Occidental Petroleum (NYSE:OXY) boasts a long history of annual dividend increases, even during tough times.
However, times are so tough right now that it's possible that the company ends its streak of more than a decade of annual dividend increases. In fact, there's a case to be made that the company might need to reduce its dividend because the current oil price is well below the company's cash flow breakeven point. Here's a closer look at both the bull and the bear case for Occidental Petroleum's dividend in 2016.
The bear case
The case against Occidental Petroleum's raising its dividend, and potentially reducing it, is very simple. The current oil price of roughly $30 per barrel is 50% below the company's current cash flow breakeven point:
That means the company is using its balance sheet to fund a significant portion of its capex and dividend outlays, which is unsustainable over the long term.
It's far from the only company that's using its balance sheet to support its operations during the downturn. However, it's a practice that has credit rating agency Moody's concerned, which is why it put 29 U.S. oil companies on review for a potential credit rating downgrade, including Occidental Petroleum and ConocoPhillips (NYSE:COP). I bring ConocoPhillips up because it shares a lot of similarities with Occidental, including the fact that both share an "A2" credit rating and because these companies need oil in the $50 to $60 range to be cash flow breakeven. Given that neither wants to see its credit or balance sheet deteriorate, it's possible that both might have to bite the bullet and reduce dividend payouts to prevent a steep credit rating downgrade. ConocoPhillips has said protecting its dividend is its top priority, but if it did cut its payout, then Occidental Petroleum would have no reason not to follow suit.
The bull case
Still, Occidental Petroleum ended 2015 with $4.4 billion in cash on its balance sheet, which is more than a year's worth of capex spending at its current run rate. In addition, the company continues to close non-core asset sales and could divest additional assets, since it plans to minimize its involvement in the Middle East and North Africa. In fact, according to a Reuters report, the company has already sought permission to sell its 29.69% stake in the Zubair oil field in Iraq and is interested in selling additional non-core assets in the Middle East. These asset sales could enable the company to maintain its dividend without hurting its balance sheet. In fact, asset sales are the primary bridge ConocoPhillips is using to fund its own cash flow gap, with it currently working to close $2.3 billion in divestitures.

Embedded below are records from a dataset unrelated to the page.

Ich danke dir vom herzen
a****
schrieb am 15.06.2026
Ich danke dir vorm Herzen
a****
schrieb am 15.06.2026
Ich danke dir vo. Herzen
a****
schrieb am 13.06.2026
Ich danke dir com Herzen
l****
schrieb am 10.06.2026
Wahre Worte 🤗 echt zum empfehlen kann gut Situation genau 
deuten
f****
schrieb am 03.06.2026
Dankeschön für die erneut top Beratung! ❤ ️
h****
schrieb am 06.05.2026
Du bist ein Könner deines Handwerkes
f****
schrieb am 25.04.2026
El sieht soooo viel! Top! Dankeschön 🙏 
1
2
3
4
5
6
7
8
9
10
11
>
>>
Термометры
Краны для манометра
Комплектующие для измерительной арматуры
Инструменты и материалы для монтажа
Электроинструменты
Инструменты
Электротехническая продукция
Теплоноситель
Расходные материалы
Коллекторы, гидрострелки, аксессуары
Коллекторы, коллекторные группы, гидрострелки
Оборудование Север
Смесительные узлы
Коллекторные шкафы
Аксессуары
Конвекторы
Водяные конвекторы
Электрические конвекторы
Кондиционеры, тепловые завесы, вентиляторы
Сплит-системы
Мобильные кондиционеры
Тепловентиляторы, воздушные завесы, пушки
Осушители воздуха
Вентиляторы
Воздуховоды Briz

On top of asset sales, Occidental Petroleum was recently awarded $980 million to settle a lawsuit after Ecuador seized the company's Block 15 oil field in 2006. It has already received $200 million of that settlement, with the rest to be paid out over the next few months.
With the cash already on its balance sheet, plus the cash inflows yet to come from asset sales and the settlement, it certainly provides the company with a nice cash cushion to at least maintain its dividend. However, the company's own history suggests that it will grow its dividend even when times are tough, which is evidenced by the $0.03-per-share increase last year, as well as the $0.01-per-share boost during the financial crisis. Those increases, while minor compared with prior years, shows that the company values its dividend. In a lot of ways, it's following in the footsteps of ConocoPhillips, which boosted its dividend by $0.01 per share last year to send its shareholders a message that the dividend was its top priority. Given Occidental's history, it would seem that it, likewise, puts a priority on its dividend, suggesting that an increase of at least $0.01 per share is possible in 2016.
With a boatload of cash on its balance sheet and the more cash coming in the door, it's unlikely that Occidental Petroleum will reduce its dividend anytime soon. Instead, it's far more likely to increase it ever so slightly in 2016 just to show its support for the payout. But the company really needs to see the oil price rebound into the $50 to $60 range for the payout to be sustainable over the long term.